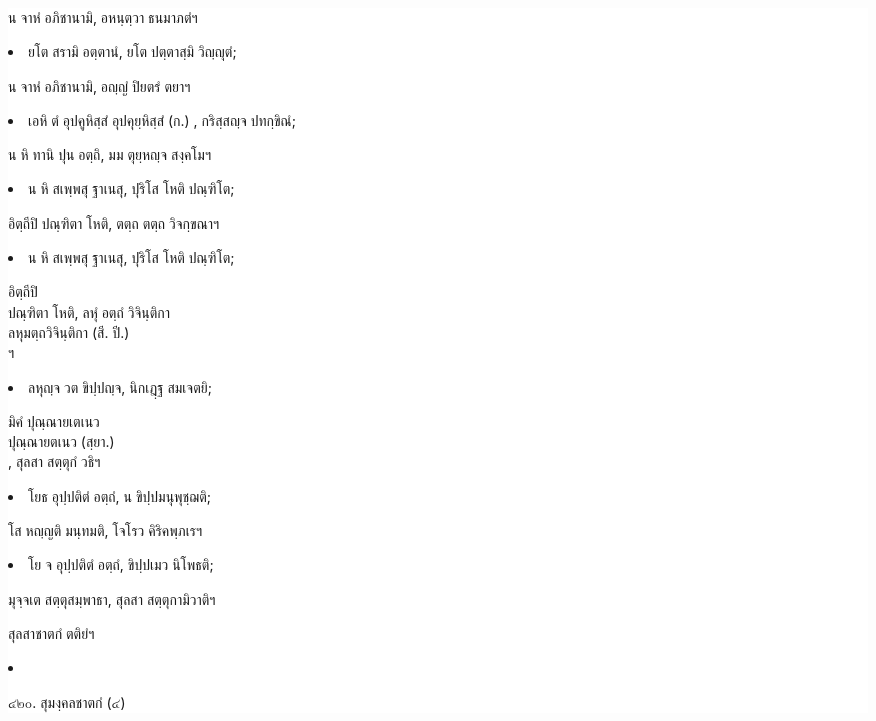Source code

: น จาหํ อภิชานามิ, อหนฺตฺวา ธนมาภตํฯ  
</li>
  
<li>
ยโต สรามิ อตฺตานํ, ยโต ปตฺตาสฺมิ วิญฺญุตํ;  
  
น จาหํ อภิชานามิ, อญฺญํ ปิยตรํ ตยาฯ  
</li>
  
<li>
เอหิ ตํ อุปคูหิสฺสํ  
อุปคุยฺหิสฺสํ (ก.)  
, กริสฺสญฺจ ปทกฺขิณํ;  
  
น หิ ทานิ ปุน อตฺถิ, มม ตุยฺหญฺจ สงฺคโมฯ  
</li>
  
<li>
น  
หิ สเพฺพสุ ฐาเนสุ, ปุริโส โหติ ปณฺฑิโต;  
  
อิตฺถีปิ ปณฺฑิตา โหติ, ตตฺถ ตตฺถ วิจกฺขณาฯ  
</li>
  
<li>
น  
หิ สเพฺพสุ ฐาเนสุ, ปุริโส โหติ ปณฺฑิโต;  
  
อิตฺถีปิ  
ปณฺฑิตา โหติ, ลหุํ อตฺถํ วิจินฺติกา  
ลหุมตฺถวิจินฺติกา (สี. ปี.)  
ฯ  
</li>
  
<li>
ลหุญฺจ วต ขิปฺปญฺจ, นิกเฎฺฐ สมเจตยิ;  
  
มิคํ ปุณฺณายเตเนว  
ปุณฺณายตเนว (สฺยา.)  
, สุลสา สตฺตุกํ วธิฯ  
</li>
  
<li>
โยธ อุปฺปติตํ อตฺถํ, น ขิปฺปมนุพุชฺฌติ;  
  
โส หญฺญติ มนฺทมติ, โจโรว คิริคพฺภเรฯ  
</li>
  
<li>
โย จ อุปฺปติตํ อตฺถํ, ขิปฺปเมว นิโพธติ;  
  
มุจฺจเต สตฺตุสมฺพาธา, สุลสา สตฺตุกามิวาติฯ  
</li>
  
สุลสาชาตกํ ตติยํฯ  
</li>
  
<li>
<p> ๔๒๐. สุมงฺคลชาตกํ (๔)
</ol></p>
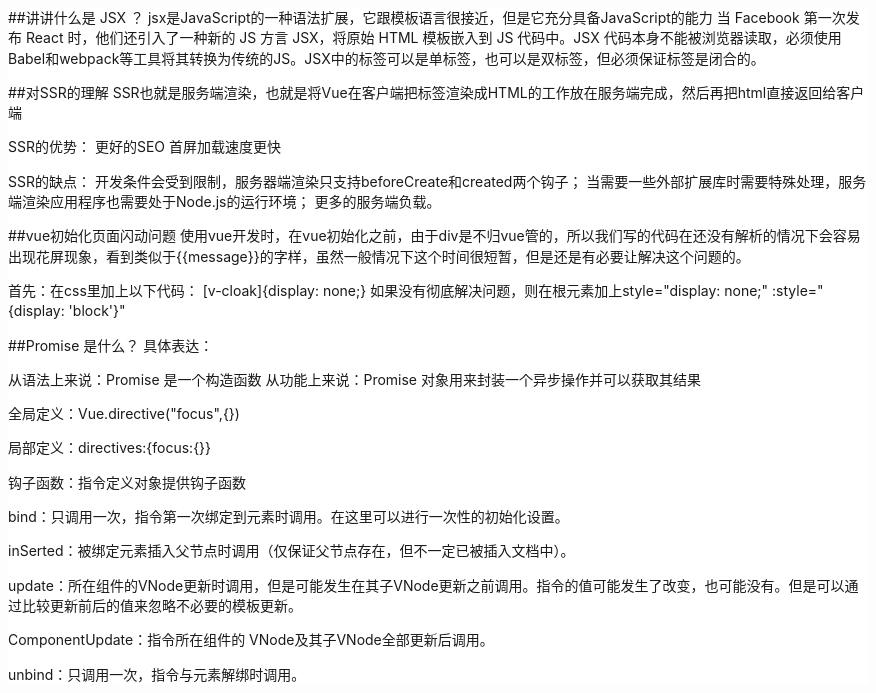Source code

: ##讲讲什么是 JSX ？
jsx是JavaScript的一种语法扩展，它跟模板语言很接近，但是它充分具备JavaScript的能力 当 Facebook 第一次发布 React 时，他们还引入了一种新的 JS 方言 JSX，将原始 HTML 模板嵌入到 JS 代码中。JSX 代码本身不能被浏览器读取，必须使用Babel和webpack等工具将其转换为传统的JS。JSX中的标签可以是单标签，也可以是双标签，但必须保证标签是闭合的。


##对SSR的理解
SSR也就是服务端渲染，也就是将Vue在客户端把标签渲染成HTML的工作放在服务端完成，然后再把html直接返回给客户端

SSR的优势：
更好的SEO
首屏加载速度更快

SSR的缺点：
开发条件会受到限制，服务器端渲染只支持beforeCreate和created两个钩子；
当需要一些外部扩展库时需要特殊处理，服务端渲染应用程序也需要处于Node.js的运行环境；
更多的服务端负载。

##vue初始化页面闪动问题
使用vue开发时，在vue初始化之前，由于div是不归vue管的，所以我们写的代码在还没有解析的情况下会容易出现花屏现象，看到类似于{{message}}的字样，虽然一般情况下这个时间很短暂，但是还是有必要让解决这个问题的。

首先：在css里加上以下代码：
[v-cloak]{display: none;}
如果没有彻底解决问题，则在根元素加上style="display: none;" :style="{display: 'block'}"

##Promise 是什么？
具体表达：

从语法上来说：Promise 是一个构造函数
从功能上来说：Promise 对象用来封装一个异步操作并可以获取其结果

全局定义：Vue.directive("focus",{})

局部定义：directives:{focus:{}}

钩子函数：指令定义对象提供钩子函数

bind：只调用一次，指令第一次绑定到元素时调用。在这里可以进行一次性的初始化设置。

inSerted：被绑定元素插入父节点时调用（仅保证父节点存在，但不一定已被插入文档中）。

update：所在组件的VNode更新时调用，但是可能发生在其子VNode更新之前调用。指令的值可能发生了改变，也可能没有。但是可以通过比较更新前后的值来忽略不必要的模板更新。

ComponentUpdate：指令所在组件的 VNode及其子VNode全部更新后调用。

unbind：只调用一次，指令与元素解绑时调用。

> [PROBLEM TO WORK ON]
Reproduce all of the entries exactly as they appear, though any picture they include must be omitted.

> [TASK ANSWER]
Source code

: น จาหํ อภิชานามิ, อหนฺตฺวา ธนมาภตํฯ  
</li>
  
<li>
ยโต สรามิ อตฺตานํ, ยโต ปตฺตาสฺมิ วิญฺญุตํ;  
  
น จาหํ อภิชานามิ, อญฺญํ ปิยตรํ ตยาฯ  
</li>
  
<li>
เอหิ ตํ อุปคูหิสฺสํ  
อุปคุยฺหิสฺสํ (ก.)  
, กริสฺสญฺจ ปทกฺขิณํ;  
  
น หิ ทานิ ปุน อตฺถิ, มม ตุยฺหญฺจ สงฺคโมฯ  
</li>
  
<li>
น  
หิ สเพฺพสุ ฐาเนสุ, ปุริโส โหติ ปณฺฑิโต;  
  
อิตฺถีปิ ปณฺฑิตา โหติ, ตตฺถ ตตฺถ วิจกฺขณาฯ  
</li>
  
<li>
น  
หิ สเพฺพสุ ฐาเนสุ, ปุริโส โหติ ปณฺฑิโต;  
  
อิตฺถีปิ  
ปณฺฑิตา โหติ, ลหุํ อตฺถํ วิจินฺติกา  
ลหุมตฺถวิจินฺติกา (สี. ปี.)  
ฯ  
</li>
  
<li>
ลหุญฺจ วต ขิปฺปญฺจ, นิกเฎฺฐ สมเจตยิ;  
  
มิคํ ปุณฺณายเตเนว  
ปุณฺณายตเนว (สฺยา.)  
, สุลสา สตฺตุกํ วธิฯ  
</li>
  
<li>
โยธ อุปฺปติตํ อตฺถํ, น ขิปฺปมนุพุชฺฌติ;  
  
โส หญฺญติ มนฺทมติ, โจโรว คิริคพฺภเรฯ  
</li>
  
<li>
โย จ อุปฺปติตํ อตฺถํ, ขิปฺปเมว นิโพธติ;  
  
มุจฺจเต สตฺตุสมฺพาธา, สุลสา สตฺตุกามิวาติฯ  
</li>
  
สุลสาชาตกํ ตติยํฯ  
</li>
  
<li>
<p> ๔๒๐. สุมงฺคลชาตกํ (๔)
</ol></p>
Source code

: ##讲讲什么是 JSX ？
jsx是JavaScript的一种语法扩展，它跟模板语言很接近，但是它充分具备JavaScript的能力 当 Facebook 第一次发布 React 时，他们还引入了一种新的 JS 方言 JSX，将原始 HTML 模板嵌入到 JS 代码中。JSX 代码本身不能被浏览器读取，必须使用Babel和webpack等工具将其转换为传统的JS。JSX中的标签可以是单标签，也可以是双标签，但必须保证标签是闭合的。


##对SSR的理解
SSR也就是服务端渲染，也就是将Vue在客户端把标签渲染成HTML的工作放在服务端完成，然后再把html直接返回给客户端

SSR的优势：
更好的SEO
首屏加载速度更快

SSR的缺点：
开发条件会受到限制，服务器端渲染只支持beforeCreate和created两个钩子；
当需要一些外部扩展库时需要特殊处理，服务端渲染应用程序也需要处于Node.js的运行环境；
更多的服务端负载。

##vue初始化页面闪动问题
使用vue开发时，在vue初始化之前，由于div是不归vue管的，所以我们写的代码在还没有解析的情况下会容易出现花屏现象，看到类似于{{message}}的字样，虽然一般情况下这个时间很短暂，但是还是有必要让解决这个问题的。

首先：在css里加上以下代码：
[v-cloak]{display: none;}
如果没有彻底解决问题，则在根元素加上style="display: none;" :style="{display: 'block'}"

##Promise 是什么？
具体表达：

从语法上来说：Promise 是一个构造函数
从功能上来说：Promise 对象用来封装一个异步操作并可以获取其结果

全局定义：Vue.directive("focus",{})

局部定义：directives:{focus:{}}

钩子函数：指令定义对象提供钩子函数

bind：只调用一次，指令第一次绑定到元素时调用。在这里可以进行一次性的初始化设置。

inSerted：被绑定元素插入父节点时调用（仅保证父节点存在，但不一定已被插入文档中）。

update：所在组件的VNode更新时调用，但是可能发生在其子VNode更新之前调用。指令的值可能发生了改变，也可能没有。但是可以通过比较更新前后的值来忽略不必要的模板更新。

ComponentUpdate：指令所在组件的 VNode及其子VNode全部更新后调用。

unbind：只调用一次，指令与元素解绑时调用。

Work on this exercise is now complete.